→ **DOCUMENT PASSAGE**
Network pharmacology and transcriptomics reveal complanatoside A regulates lipid metabolism in hyperlipidemia and nonalcoholic fatty liver disease via the AMPK pathway.

Nonalcoholic fatty liver disease (NAFLD) and hyperlipidemia belong to the metabolic disorder syndromes of metabolic syndrome. They share a common pathological basis and are often complicated. Complanatoside A (CA), a flavonoid abundant in Astragali complanati semen, helps to prevent NAFLD and hyperlipidemia. However, the exact molecular mechanism is uncertain. Therefore, this study aims to explore the core mechanism. Network pharmacology was used to analyze the preventive mechanism of CA against NAFLD and hyperlipidemia. The efficacy of CA was proven in a high-fat diet-fed mouse model and a steatogenic hepatocyte model. Transcriptomic analysis, Western blot validation, and molecular docking methods were used to explore the common mechanism of CA in preventing NAFLD and hyperlipidemia. Network pharmacology revealed that the AMP-activated protein kinase (AMPK) pathway is a common mechanism leading to NAFLD and hyperlipidemia. It is also a potential pathway by which CA exerts its protective effect, which was confirmed in transcriptomics in vivo. Both in vitro and in vivo experiments showed that CA could inhibit lipid synthesis and promote fatty acid oxidation by activating the AMPK, alleviating lipid accumulation, and lipotoxic liver injury. This was demonstrated by the use of an AMPK inhibitor in vitro. Furthermore, molecular docking results showed that CA could directly interact with AMPK to regulate downstream lipid-related proteins. In conclusion, the AMPK pathway is key in developing NAFLD and hyperlipidemia. CA plays a dual preventive role in NAFLD and hyperlipidemia by activating AMPK to regulate lipid metabolism.

→ **WORK REQUIRED**
Decide whether each statement agrees with the text on complanatoside A, answering yes or no and quoting the words of the text that decide it. (a) Complanatoside A is a flavonoid found in Astragali complanati semen. (b) The AMPK inhibitor was used in the high-fat diet-fed mice. (c) Molecular docking showed that complanatoside A can interact directly with AMPK.

→ **DATASET EXCERPTS**
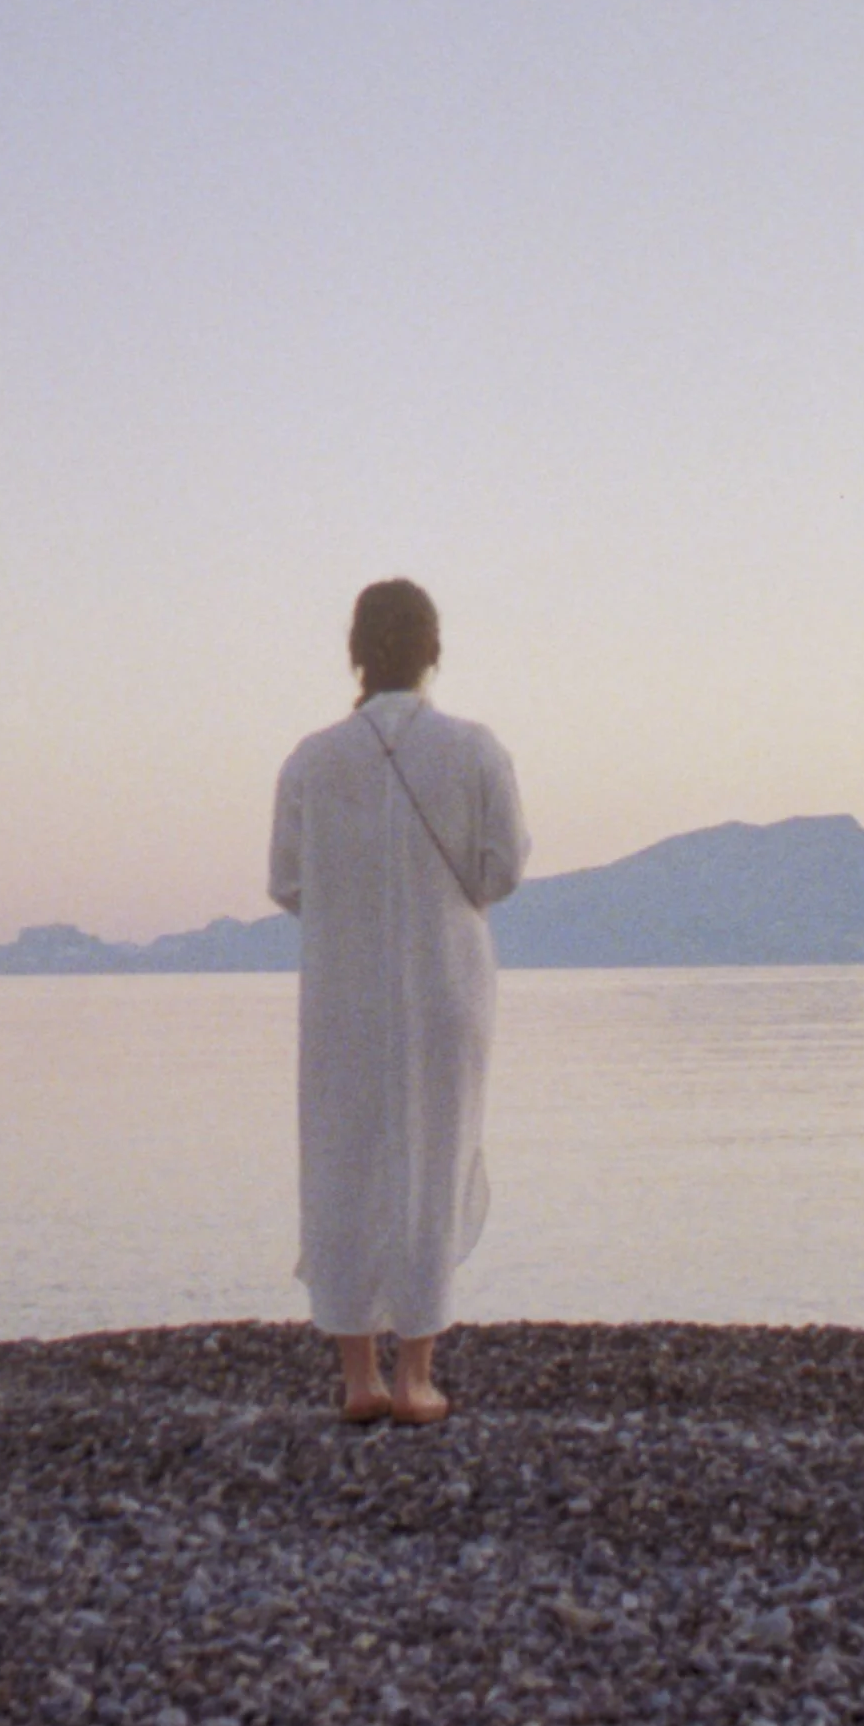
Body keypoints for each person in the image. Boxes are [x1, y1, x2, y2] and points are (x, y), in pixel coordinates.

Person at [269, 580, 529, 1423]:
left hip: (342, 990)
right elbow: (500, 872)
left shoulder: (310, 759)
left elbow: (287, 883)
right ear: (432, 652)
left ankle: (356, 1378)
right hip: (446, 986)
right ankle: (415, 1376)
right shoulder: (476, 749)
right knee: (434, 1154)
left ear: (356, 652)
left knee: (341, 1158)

---

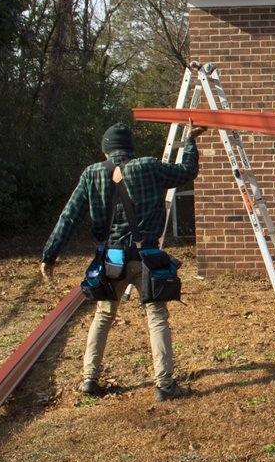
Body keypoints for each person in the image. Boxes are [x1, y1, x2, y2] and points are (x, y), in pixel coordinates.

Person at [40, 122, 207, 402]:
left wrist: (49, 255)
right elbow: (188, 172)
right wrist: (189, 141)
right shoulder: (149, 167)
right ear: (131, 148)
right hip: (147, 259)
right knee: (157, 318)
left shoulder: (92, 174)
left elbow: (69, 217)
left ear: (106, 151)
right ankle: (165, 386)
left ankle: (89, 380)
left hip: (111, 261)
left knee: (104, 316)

==

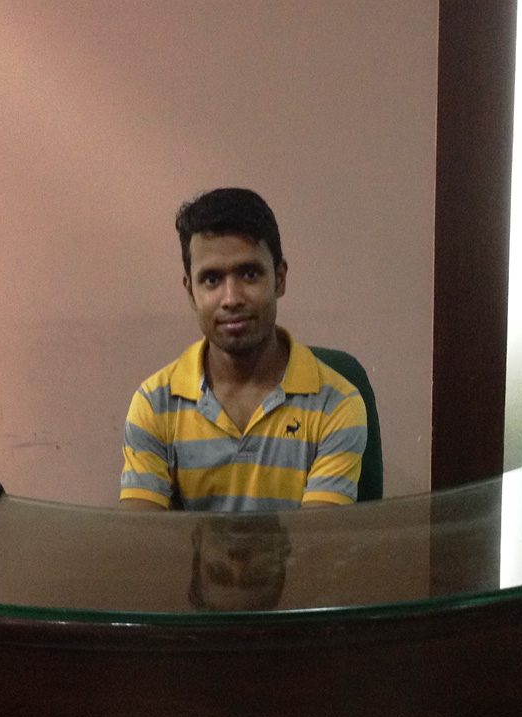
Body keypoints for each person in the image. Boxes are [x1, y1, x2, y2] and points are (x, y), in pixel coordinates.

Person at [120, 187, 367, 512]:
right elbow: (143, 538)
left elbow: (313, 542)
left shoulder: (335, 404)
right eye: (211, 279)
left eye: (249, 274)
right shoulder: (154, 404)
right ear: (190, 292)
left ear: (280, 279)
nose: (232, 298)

→ **RESULT OF THIS EXERCISE**
(a) Yes: "a flavonoid abundant in Astragali complanati semen"
(b) No: "This was demonstrated by the use of an AMPK inhibitor in vitro."
(c) Yes: "molecular docking results showed that CA could directly interact with AMPK"